Iberian are quietly efficient boarding us and we are all seated in good time. I doze and wake to find we are still not off the ground  and are thirty minutes late. Heathrow management of aircraft traffic is not working well.  Once in the air, I press the call bell and ask the cabin staff if I’ve now got enough time in Madrid to get to my next departure gate and is there a way I can move up towards the front to be near the exit – I may have to run!  She asks someone and moves me from right down the back to the first row behind the business class – separated by a curtain I can see them being served omelettes and orange juice. I’m too worried to eat or drink but a helpful young steward gives me a printed map of the terminal and assures me that it is only five minutes’ walk and we will be only ten minutes late. As we approach there is encouraging news – we will be on time as they have negotiated a closer runway at Madrid. In the end we are only five minutes late. The next obstacle is finding the way out. It’s not just a matter of walking along to Gate 44 (I had a text from Iberia) I have to get down to the lower level and go through security again. The plane has just started to board and there is a long queue and I’m at the back of it and I’m also at the back of the plane again.

I’m finding flying more of a challenge every time I do it. Taking the Eurostar to the Continent twice this year was relatively stress free.  I must, however, be grateful to the Iberian crew who were gently optimistic that I would make the connection. I just hope my baggage gets there as well.

Ten hours later, I’m being ushered into the ‘priority’ queue at immigration along with some Peruvians and other old people. The general crowd looks horrendous and I’m glad I won’t have to stand for too long. The biggest surprise and relief is to see my small suitcase on the carrousel. I race to grab it before it disappears and fail – I catch it half way up the other side.
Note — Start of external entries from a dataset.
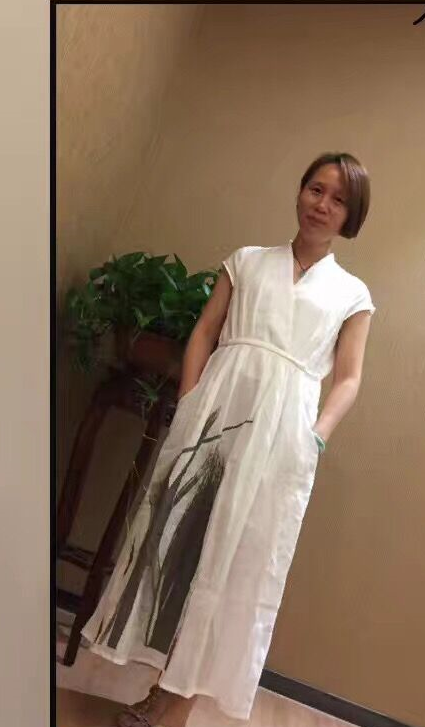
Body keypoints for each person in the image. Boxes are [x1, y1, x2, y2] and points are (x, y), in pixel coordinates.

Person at [80, 152, 376, 727]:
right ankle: (162, 688)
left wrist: (316, 436)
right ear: (300, 191)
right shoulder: (247, 261)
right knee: (184, 546)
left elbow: (349, 378)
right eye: (316, 189)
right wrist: (192, 400)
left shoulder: (352, 294)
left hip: (283, 435)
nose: (322, 205)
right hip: (216, 415)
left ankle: (180, 703)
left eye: (339, 199)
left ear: (351, 215)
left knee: (240, 560)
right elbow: (205, 332)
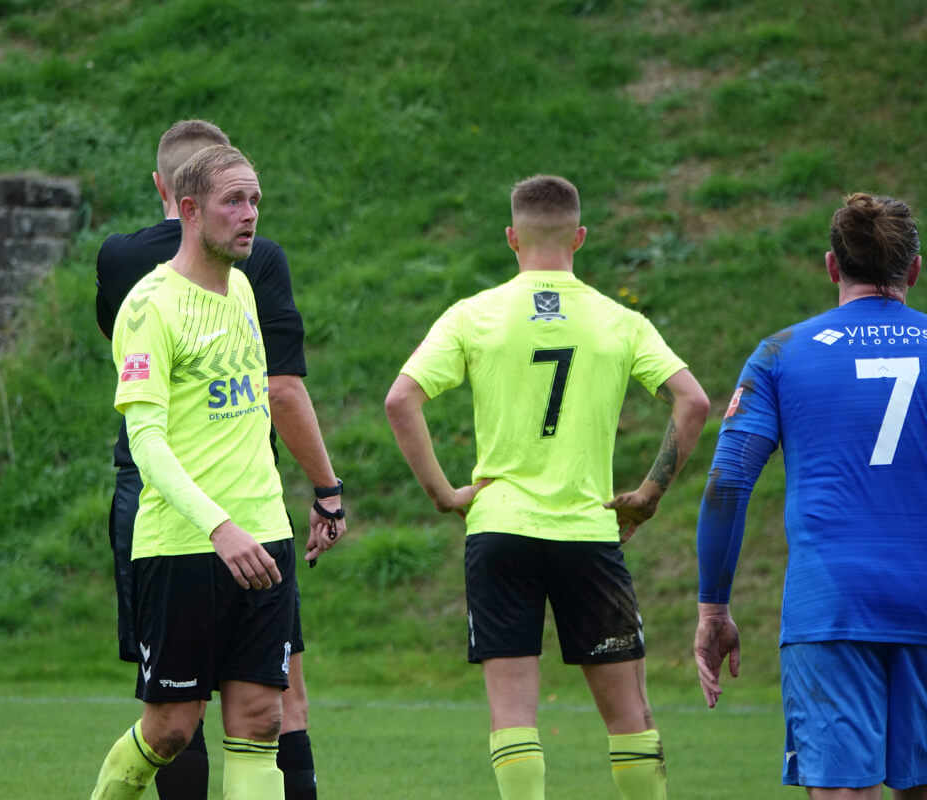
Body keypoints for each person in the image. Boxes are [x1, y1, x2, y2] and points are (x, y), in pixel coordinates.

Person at [386, 175, 709, 800]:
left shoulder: (472, 314)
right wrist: (648, 493)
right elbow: (692, 402)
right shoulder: (620, 320)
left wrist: (444, 494)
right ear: (579, 238)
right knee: (630, 720)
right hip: (588, 533)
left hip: (499, 529)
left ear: (512, 238)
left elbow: (402, 401)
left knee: (512, 714)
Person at [95, 120, 343, 800]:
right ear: (187, 208)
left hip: (263, 536)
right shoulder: (148, 305)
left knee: (262, 719)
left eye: (256, 199)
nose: (251, 214)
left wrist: (275, 516)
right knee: (172, 729)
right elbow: (145, 442)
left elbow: (268, 403)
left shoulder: (241, 289)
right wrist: (217, 526)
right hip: (183, 544)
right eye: (234, 200)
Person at [694, 193, 927, 799]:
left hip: (831, 608)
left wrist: (713, 609)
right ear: (914, 270)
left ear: (831, 266)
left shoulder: (780, 354)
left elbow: (728, 484)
Mural art seems to blend in with the tangle of overhead wires

The official taxi ride into the city is unremarkable and I arrive at my Hotel to find a message from Richard, our Outside the Square tour leader, to join him and the others at a restaurant. I’m desperate for beer and so venture out almost immediately. It takes a while to reconcile which restaurant I’m going to with Richard’s verbal instructions but find them I do, but only Charlie and Robert (Californians) are with Richard. The rest of our ten strong part are either arriving very late at night or have been horrendously delayed – in Dallas – and are not expected to arrive until tomorrow or the next day. I can truly count myself lucky to be here and the beer is good, I have a second.